Interesting to note that Central European countries are typically mid to lower end of the, with Austria slightly positive (13.4%), Czech Republic and Slovenia slightly negative (-9.6% and -12.5% respectively), then Hungary, Poland and Croatia (in the -40 to -50% range), with Bulgaria and Romania further behind.

While Japan has a respectable NIIP as a percentage of GDP (62.8%), the substantial size of its economy gives it the single largest NIIP in absolute terms (USD 3.376 trillion).

It is interesting also to note the position of the major powers: US, China and Russia. Both Russia and China are have positive NIIP’s, while the US has a whopping -64.9% NIIP. This may be considered surprising, given the vast debt and equity holding of US institutions (including multinationals) abroad, but the level of US debt held by foreigners, and holdings in US shares by foreigners is even larger. While substantially negative US NIIP is not likely to be a cause for concern in the short-term, thanks to a positive spread between what US investors earn abroad compared to what foreign investors earn in the US, the US could be put into a very tough spot if interest rates were to suddenly experience a major rise. Also, the trend in US NIIP has been negative over time—if the trend continues, there may come a point where foreign investors lose confidence. If you look at the chart above, the absolute number of US NIIP is so overwhelming (some USD 14 trillion), a loss of confidence would have global ramifications.

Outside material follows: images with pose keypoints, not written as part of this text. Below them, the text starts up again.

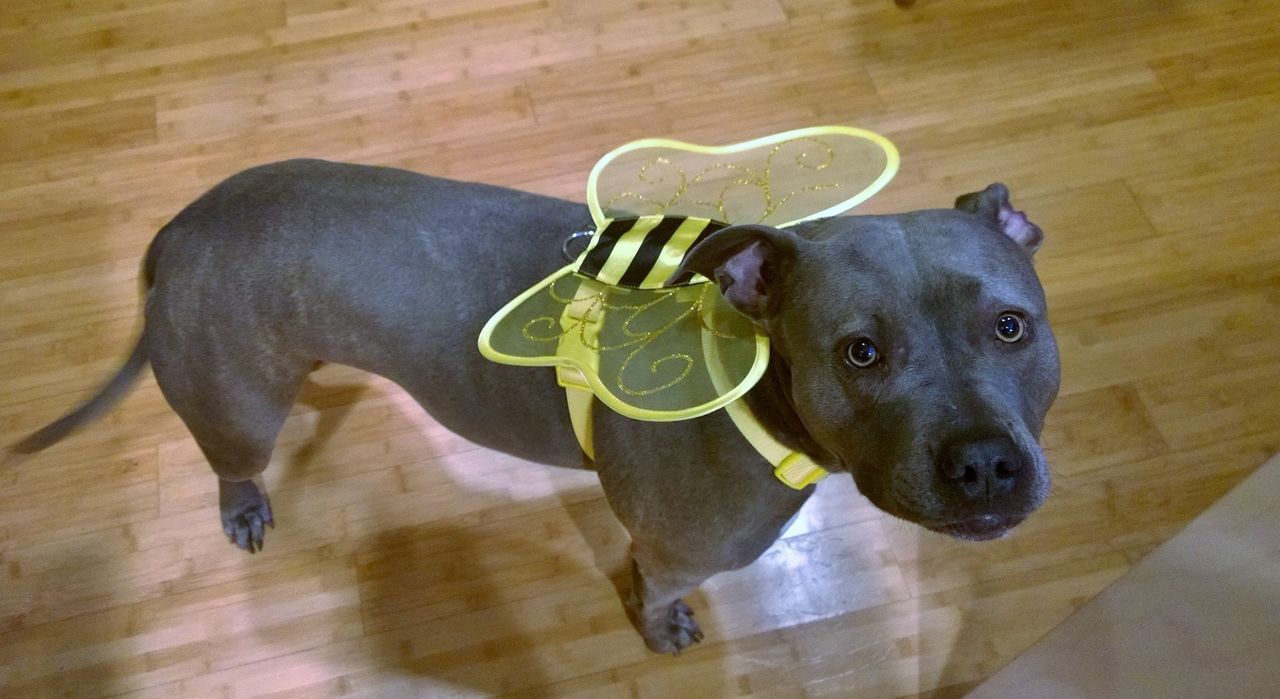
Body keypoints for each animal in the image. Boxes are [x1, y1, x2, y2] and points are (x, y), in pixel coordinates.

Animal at [10, 157, 1059, 652]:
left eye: (1012, 327)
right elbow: (656, 589)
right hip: (232, 402)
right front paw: (661, 631)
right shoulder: (677, 551)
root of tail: (181, 228)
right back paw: (243, 505)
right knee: (232, 459)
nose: (984, 464)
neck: (757, 380)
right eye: (861, 352)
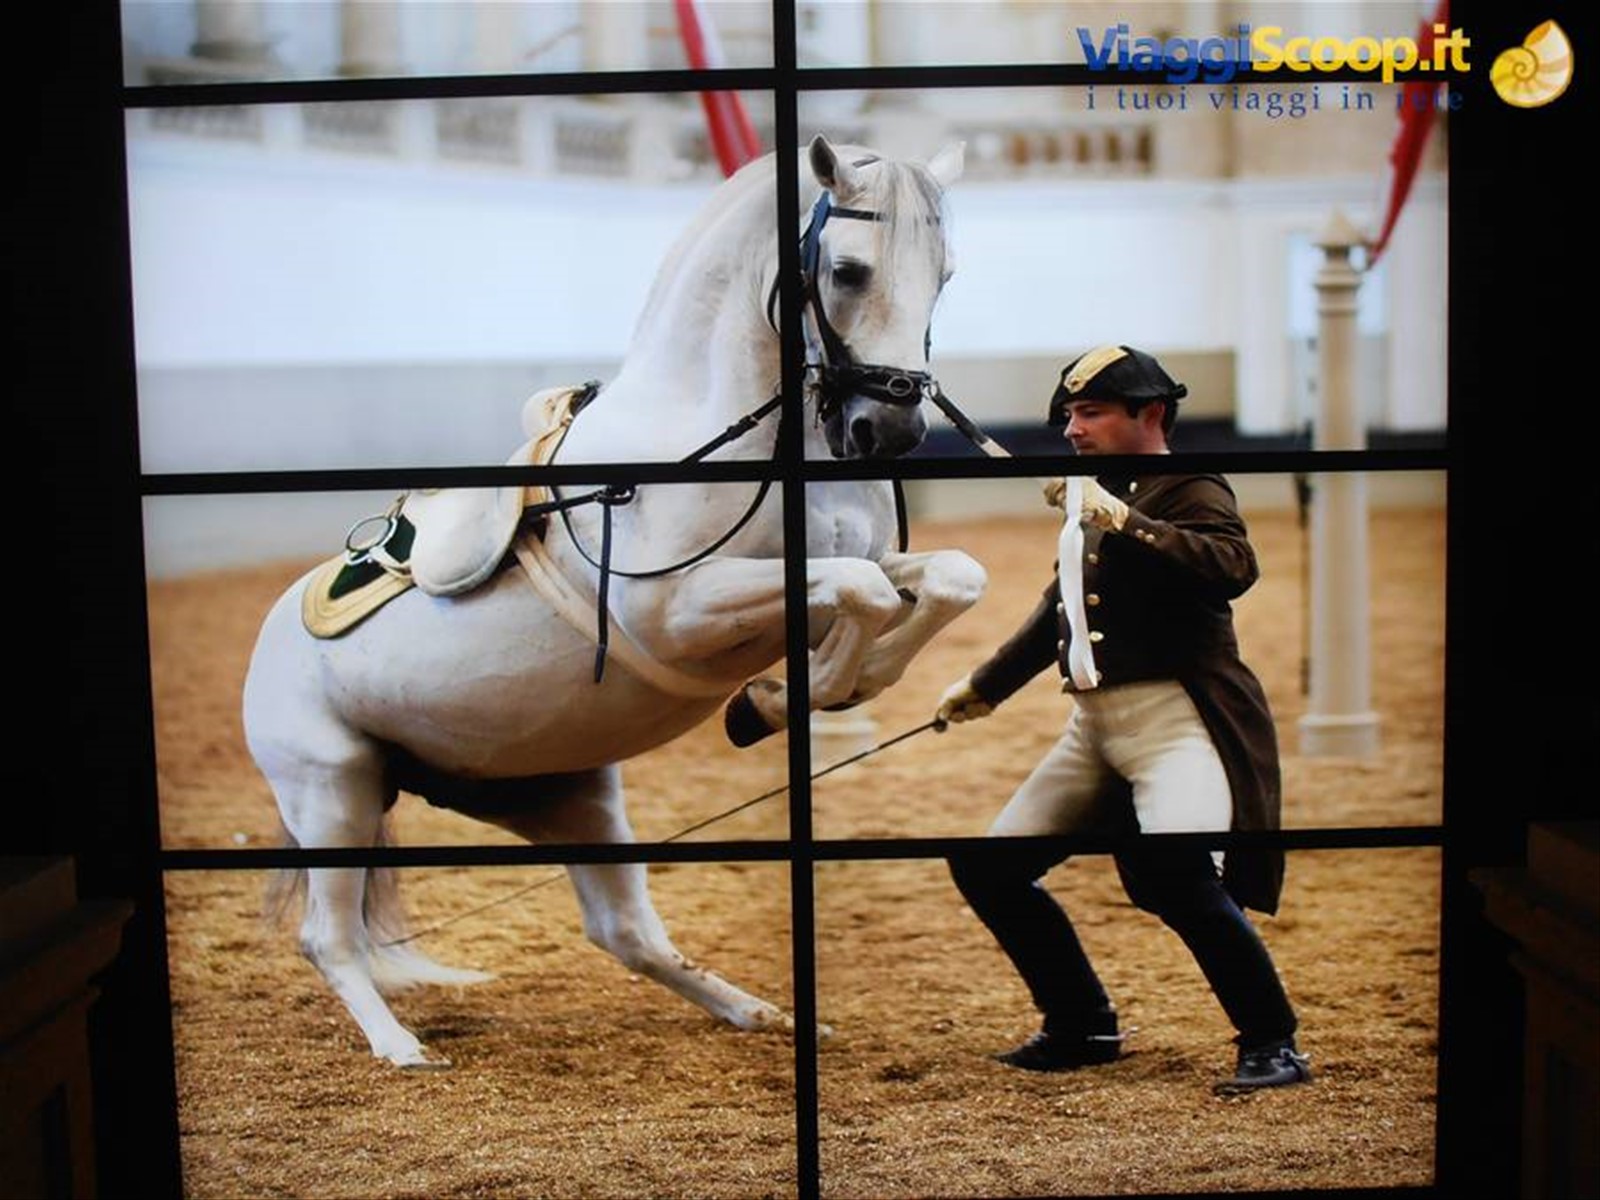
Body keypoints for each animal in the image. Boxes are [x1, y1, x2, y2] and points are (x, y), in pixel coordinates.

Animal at [242, 135, 987, 1067]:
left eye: (947, 273)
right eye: (848, 269)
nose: (889, 432)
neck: (707, 433)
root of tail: (267, 641)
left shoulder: (859, 568)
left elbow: (944, 579)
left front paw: (800, 695)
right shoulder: (677, 614)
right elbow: (866, 592)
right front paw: (778, 701)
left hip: (572, 794)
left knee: (623, 933)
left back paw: (759, 1013)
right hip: (332, 791)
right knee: (330, 938)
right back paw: (403, 1048)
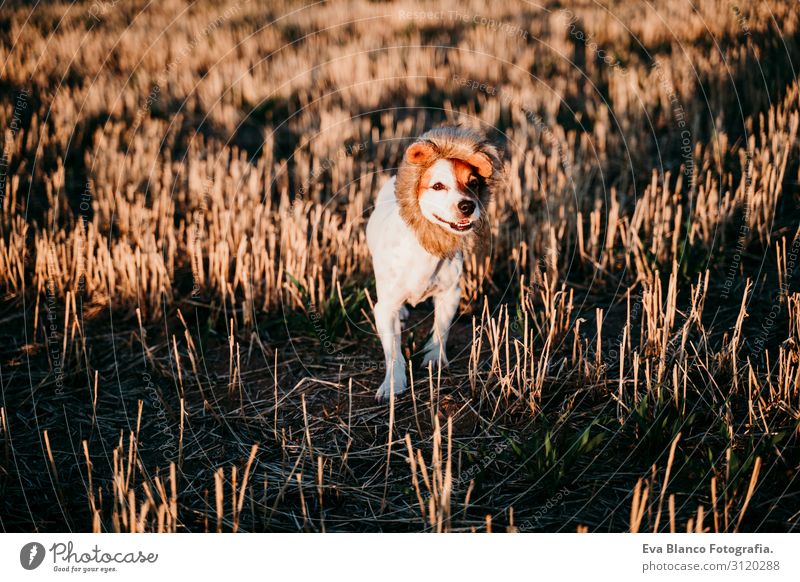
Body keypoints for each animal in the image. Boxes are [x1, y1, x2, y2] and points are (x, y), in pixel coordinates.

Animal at [364, 127, 500, 402]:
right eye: (437, 186)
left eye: (473, 183)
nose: (468, 205)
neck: (425, 248)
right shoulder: (384, 309)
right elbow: (393, 350)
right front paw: (393, 383)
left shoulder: (450, 294)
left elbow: (440, 329)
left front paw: (434, 358)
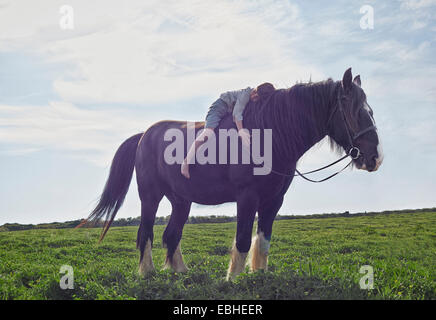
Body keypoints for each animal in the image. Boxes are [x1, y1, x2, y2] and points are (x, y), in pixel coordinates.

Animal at [80, 68, 384, 280]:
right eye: (355, 111)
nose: (375, 158)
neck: (271, 135)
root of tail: (144, 135)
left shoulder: (273, 200)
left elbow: (263, 240)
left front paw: (258, 275)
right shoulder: (247, 197)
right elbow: (242, 239)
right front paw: (234, 279)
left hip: (181, 200)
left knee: (171, 234)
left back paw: (180, 271)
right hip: (150, 197)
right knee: (146, 232)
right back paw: (147, 272)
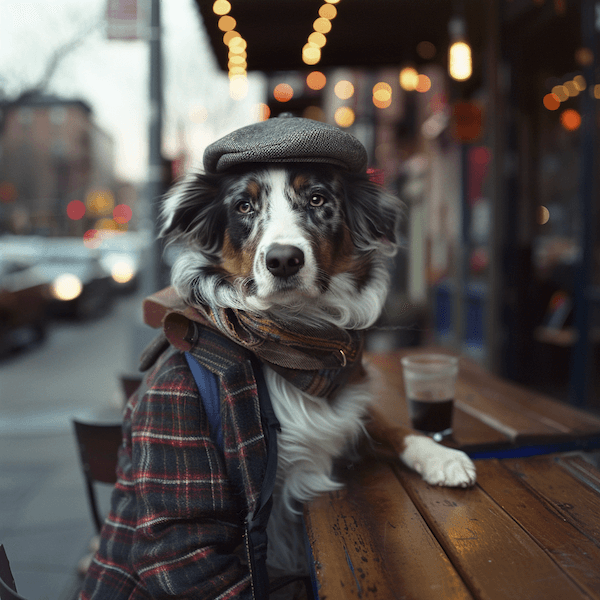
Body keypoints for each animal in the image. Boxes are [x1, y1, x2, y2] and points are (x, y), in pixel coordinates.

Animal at [159, 158, 478, 576]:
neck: (298, 345)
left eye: (317, 199)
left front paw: (441, 456)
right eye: (244, 207)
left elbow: (394, 426)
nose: (283, 260)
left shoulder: (350, 405)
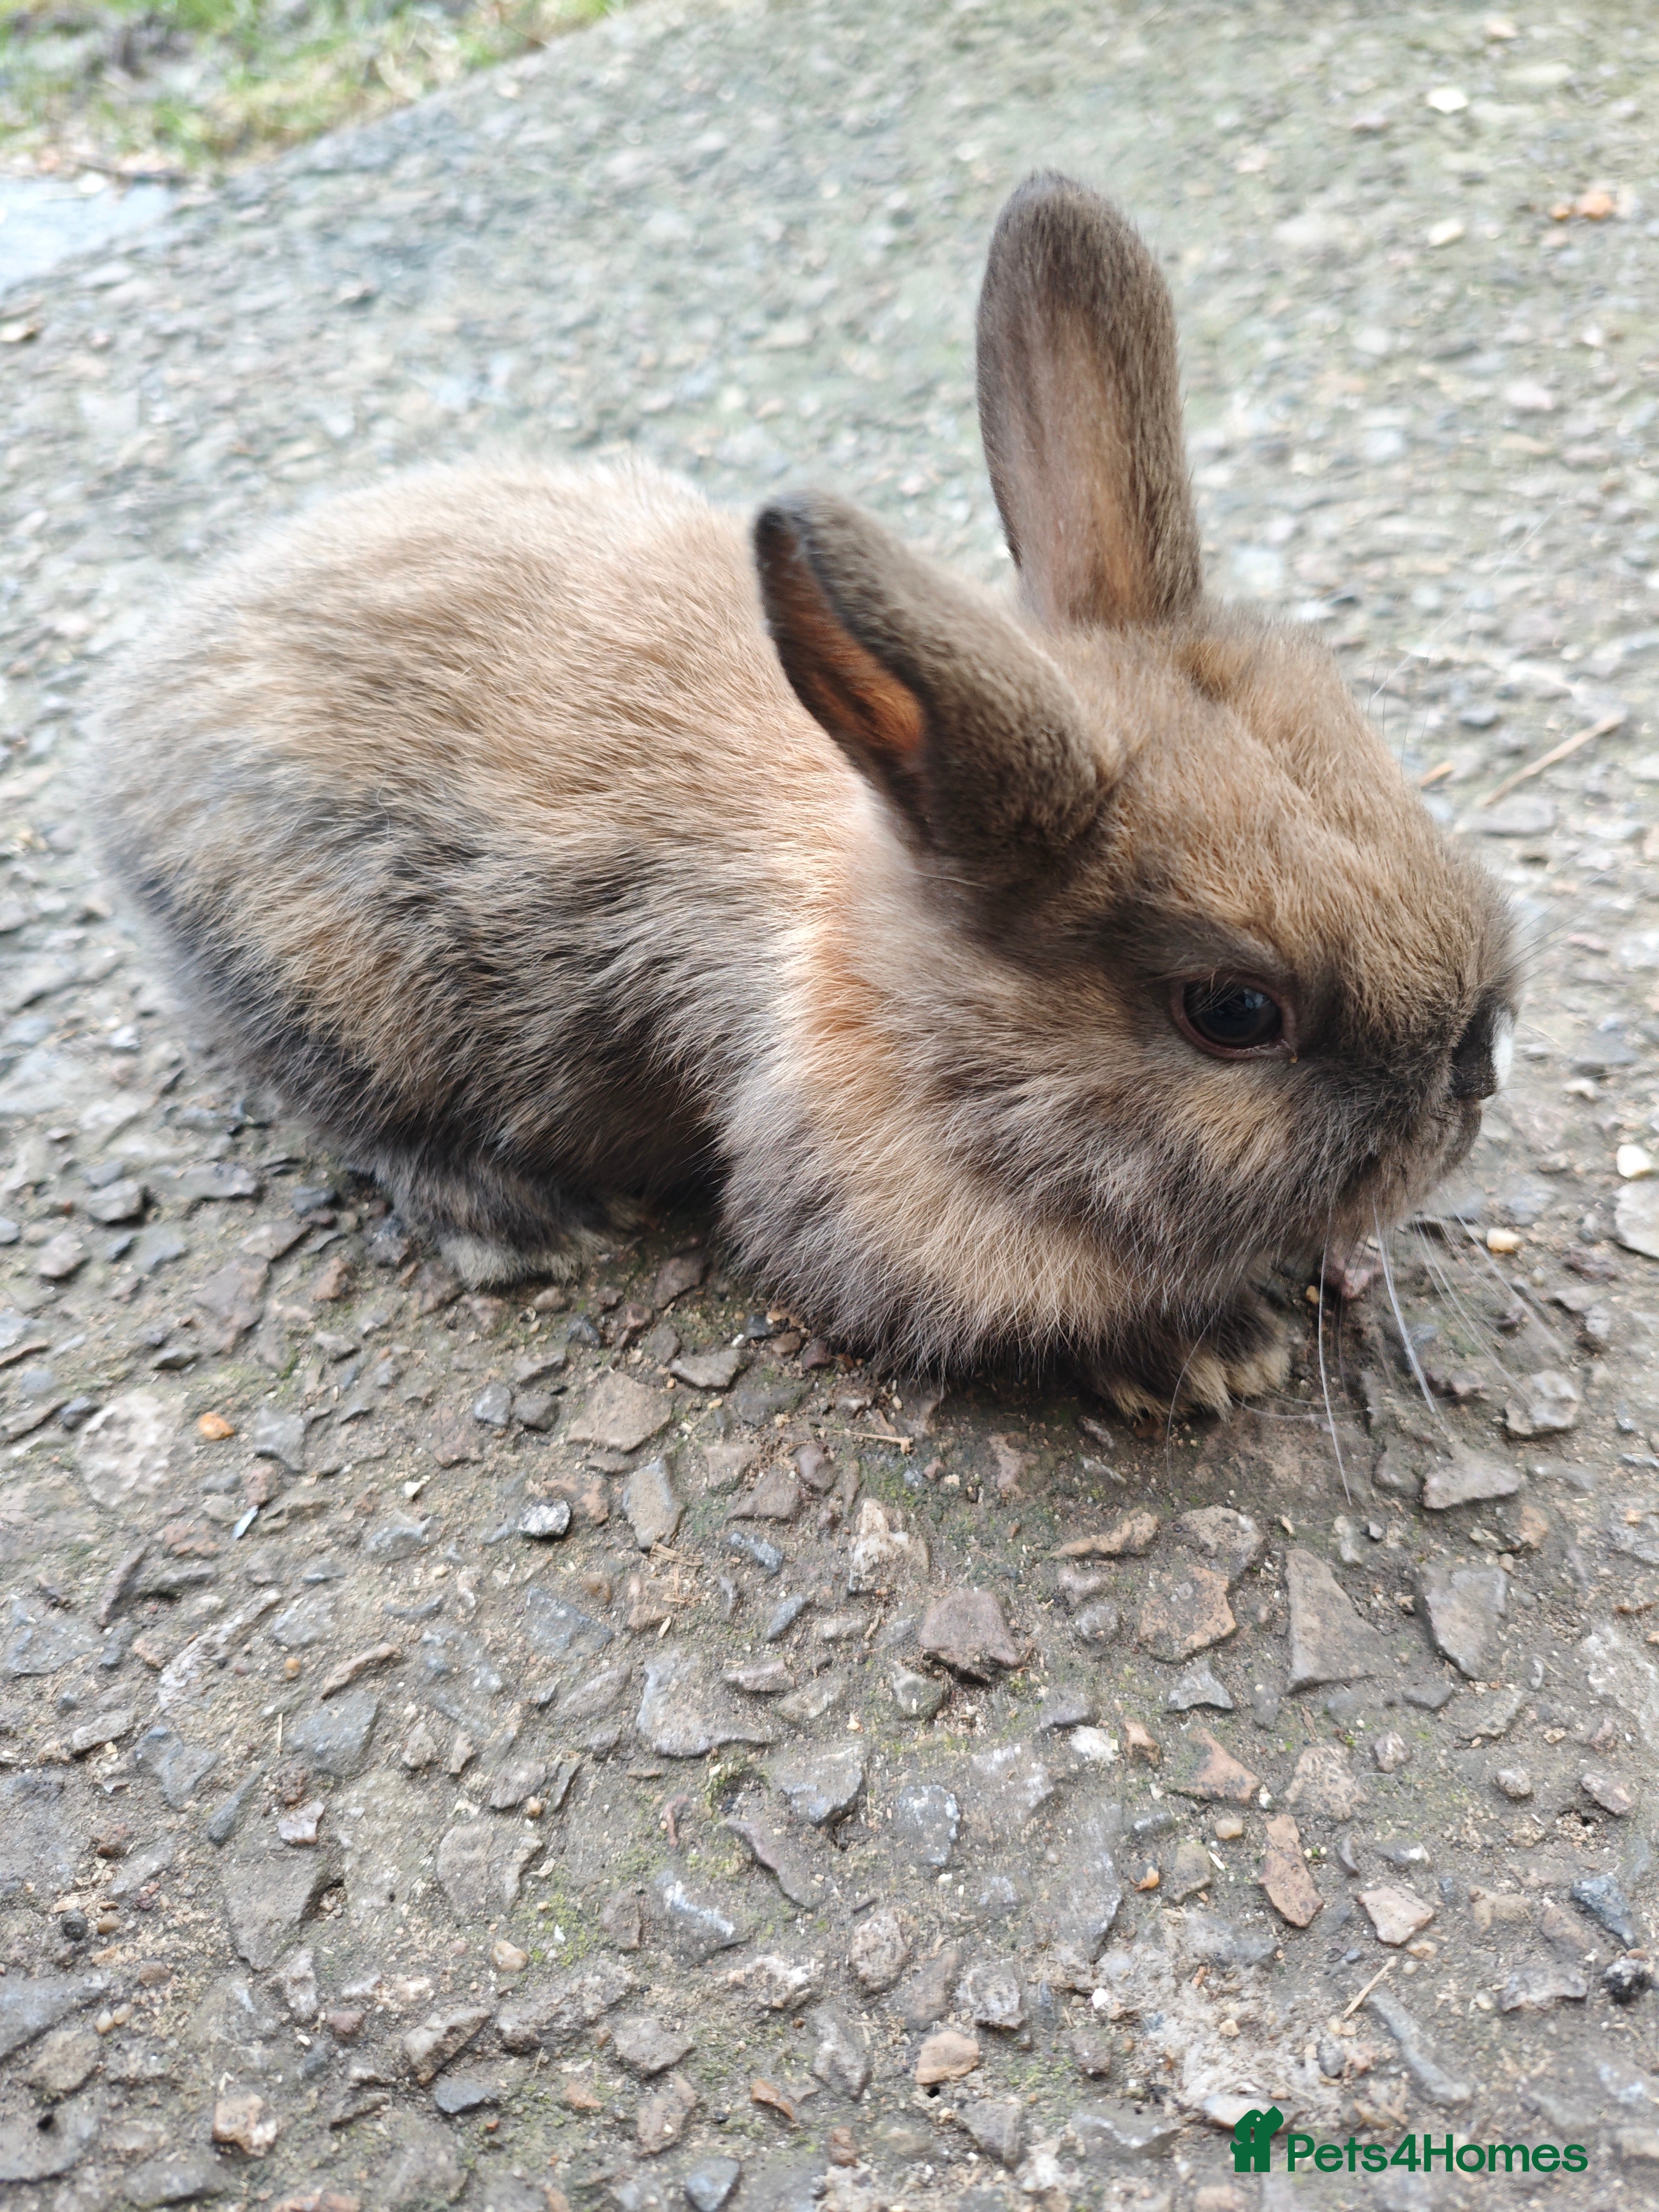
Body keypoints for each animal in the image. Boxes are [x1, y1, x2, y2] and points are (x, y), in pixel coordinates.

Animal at [91, 172, 1517, 1419]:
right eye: (1233, 1012)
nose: (1477, 1061)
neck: (908, 1003)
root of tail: (139, 715)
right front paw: (1211, 1355)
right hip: (329, 976)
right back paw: (525, 1221)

NIIP can be an interesting tool or metric for future:
  • when doing an acquisition or investment, it could be useful to know the NIIP of the country in which you are investing, from a risk management perspective.
  • A measure of government performance is debt as a percentage of GDP. Perhaps NIIP would be at least as useful a metric.